Influential Security Events
Exposed shortly before this site's preparation, Heartbleed took advantage of an implementation flaw in the OpenSSL library's implementation of the TLS heartbeat function. It enabled attackers to obtain sensitive data from a server's memory, beyond the boundaries of a message buffer.
US National Security Agency (NSA) surveillance disclosures (2013)
Documents disclosed by Edward Snowden revealed Internet surveillance programs operated by the US National Security Agency (NSA) and other intelligence agencies.
CryptoLocker malware (2013)
This ransomware infects computers, typically via downloaded email attachments. It encrypts accessible copies of a user's data files in local and networked storage, and releases the key needed to decrypt the data only after an an anonymous payment is made.
DigiNotar and PKI vulnerabilities (2011)
DigiNotar was a PKI Certification Authority (CA) based in the Netherlands. An attacker penetrated DigiNotar's systems and was able to generate fraudulent certificates enabling many prominent sites to be impersonated.
Heartland Payment Systems (2009) and TJ Maxx (2007) credit card data breaches
Attackers stole credit card data from a payment processor, potentially exposing up to 100 million credit cards. This event was thought to be the largest exposure of credit card information to that time, more than twice the earlier breach at retailer TJ Maxx that had been considered as the prior record.
Security Techniques in the Mobile and Cloud Era
As more and more of users' personal information moves online and beyond their physical control, it becomes important to advance and provide technical controls over its access and use. Users' possession and use of powerful mobile devices introduces potential for strong protection capabilities along with risk of new vulnerabilities.
Cryptographic security protects information from wiretapping in transit, but endpoints can still be vulnerable. A TLS-secured connection isn't sufficient to protect a user's sensitive information if the server at the other end of that connection is impersonating the system the user wants to reach, or if a legitimate system has been hacked.

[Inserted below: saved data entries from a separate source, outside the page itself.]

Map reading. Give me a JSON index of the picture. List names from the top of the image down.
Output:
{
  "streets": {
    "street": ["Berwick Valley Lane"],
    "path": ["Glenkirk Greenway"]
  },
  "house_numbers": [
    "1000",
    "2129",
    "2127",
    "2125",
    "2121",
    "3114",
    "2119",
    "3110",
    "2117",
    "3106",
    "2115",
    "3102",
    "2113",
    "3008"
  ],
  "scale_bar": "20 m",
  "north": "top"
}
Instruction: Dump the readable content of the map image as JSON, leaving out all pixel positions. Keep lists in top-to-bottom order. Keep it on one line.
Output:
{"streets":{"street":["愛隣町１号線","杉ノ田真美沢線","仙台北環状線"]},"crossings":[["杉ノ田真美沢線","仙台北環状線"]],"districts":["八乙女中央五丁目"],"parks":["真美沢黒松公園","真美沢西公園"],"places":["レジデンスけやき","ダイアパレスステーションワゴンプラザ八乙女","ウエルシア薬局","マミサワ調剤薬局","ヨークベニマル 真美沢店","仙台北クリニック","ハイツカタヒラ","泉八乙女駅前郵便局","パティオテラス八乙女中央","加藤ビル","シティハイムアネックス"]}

A mobile device can empower its user to authenticate to Web-based services using methods stronger than simple passwords. It can generate one-time passwords for display and entry by its user, or can perform key-based cryptographic operations to demonstrate a user's identity within a protocol.
Federated identity technologies
Federated identity and related protocols, such as SAML, OpenID, and the eXtensible Access Control Markup Language (XACML) can serve new and valuable roles now that mobile devices are powerful enough to operate as service providers in themselves and as users' data is dispersed across numerous cloud-based platforms.
Mobile app protections and permissions
Many mobile apps communicate data back to sites operated by the organizations that provide the apps. The apps can provide valuable services for their users, but may also serve their providers by collecting information. To maintain an individual's security and privacy, especially as mobile devices accumulate apps from multiple sources, it's important to constrain what data each app can access within a device.